We had come to the children’s service, which was the one Deirdre remembered. Ten years ago she had been a girl of thirteen. Whereas I ten years ago was much as I am now, only with a thicker, browner head of hair and a five-days-a-week commuting habit. The children in the congregation rustled and prattled and squalled so that the voice of the young clergyperson, a woman with glossy Joan of Arc bangs and straight short sides, could hardly be heard. She read from Colossians 3 (“Set your affection on things above, not
on things on the earth. For ye are dead, and your life is hid with Christ in God”) and prettily embroidered the Resurrection story in John 20 into a woman’s story—the adventures in feeling and relatedness of Mary Magdalene.

It was she who, before dark, found the stone taken away from the sepulchre on that first Easter, and the sepulchre empty “Then she runneth,” the Gospel tells us, and met Simon Peter and “the other disciple, whom Jesus loved….” These two competitively raced to the sepulchre and concurred in its emptiness, but for the neatly folded burial linens, and raced away again. Men! Always rushing on to the next thing! Mary stayed, and wept. While weeping, she stooped and looked into the sepulchre and saw two angels, one standing at the head and the other at the feet of the empty place where the body of Jesus had lain. They asked her, “Woman, why weepest thou?”

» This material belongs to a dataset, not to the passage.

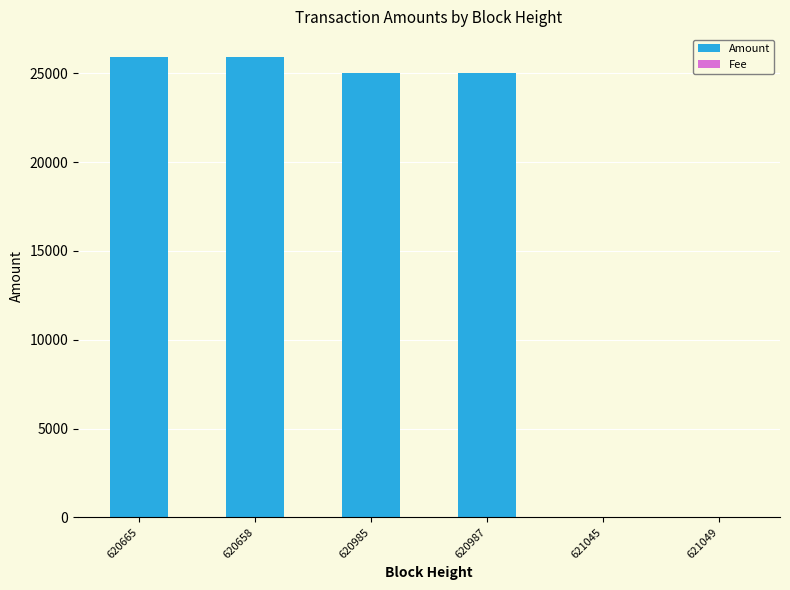

The value of Amount at 620985 is 24998.0. True or false?

True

Why indeed do women weep? They weep, it seemed to my wandering mind, for the world itself, in its beauty and waste, its mingled cruelties and kindnesses. I once saw Perdita break into tears within, I believe, the Church of San Miniato al Monte in Florence. It was a lesser sight, on the far side of the Arno, with a barrel-vaulted interior of black and white stripes, receding mistily, as I remember it, up several levels toward the altar and choir. Shocked by her tears, I touched her and asked her why, thinking I was somehow to blame. “Because it’s so beautiful,” she got out. Gloria, a reluctant weeper, nevertheless was hard to console after the death of Lily Bart in
The House of Mirth
—Lily, the barren heroine of a barren authoress, imagining a child nestled asleep beside her as she dies. And there were tears in Gloria’s eyes when she came into the house a spring ago announcing that the deer had eaten all her tulips. My mother, mired in
poverty and boxed in by my father’s limitations, cried often in my childish witnessing, over some domestic frustration or new manifestation of bodily decay. Her teeth gave her a lot of grief, first in their twinges—so keen they started tears— and then in the disfigurements of their piecemeal loss, pathetically patched by additions to a little pink partial upper plate she kept in a water glass in the bathroom. She had been, by the evidence of old photographs, a pert, fair, small-boned and freckled country beauty, the baby of the Kimball family from Cheshire. At the kitchen table during a quarrel—my parents’ quarrels were always about the same thing, it seemed to me, about there not being
enough
—she would fold her arms and hide her grief-reddened face in them, terrifying me, for her face was the face of life to me, and I could not bear to have it hid. I witnessed so many tears of anger and frustration and pain on my mother’s face, there in our bleak house on the shadowy northern side of the hill on the road out of Hammond Falls, that I wonder if my heart was not permanently hardened, to save me from a lifelong paralysis of grief. Stuck it seemed forever in latency and then the helpless middle teens, I would burrow away from the family sorrows into the warm corner of the kitchen behind the wood stove, or go upstairs in summertime and lie across my narrow bed, and read science fiction—
Amazing, Astounding
, those cheerful pulp monthlies costing only fifty cents in the Sixties—or popularized cosmology, by Asimov or Gamow, in plastic-wrapped volumes borrowed from the Pittsfield Library. Implausibly remote, radiant, exploding facts relieved the pressure of the immediate bare facts around me—the kitchen linoleum with its black-edged worn spots, the pine thresholds so often scuffed they dipped in the middle like tired mattresses, the thin painted doors with their black
latches, the beer-blurred gleam of defeat, almost crazy, in my father’s eyes when he came home later than usual from work. Giant realities—God’s facts—lifted me a bit out of it all and out of my poor skinny claustrophobic self.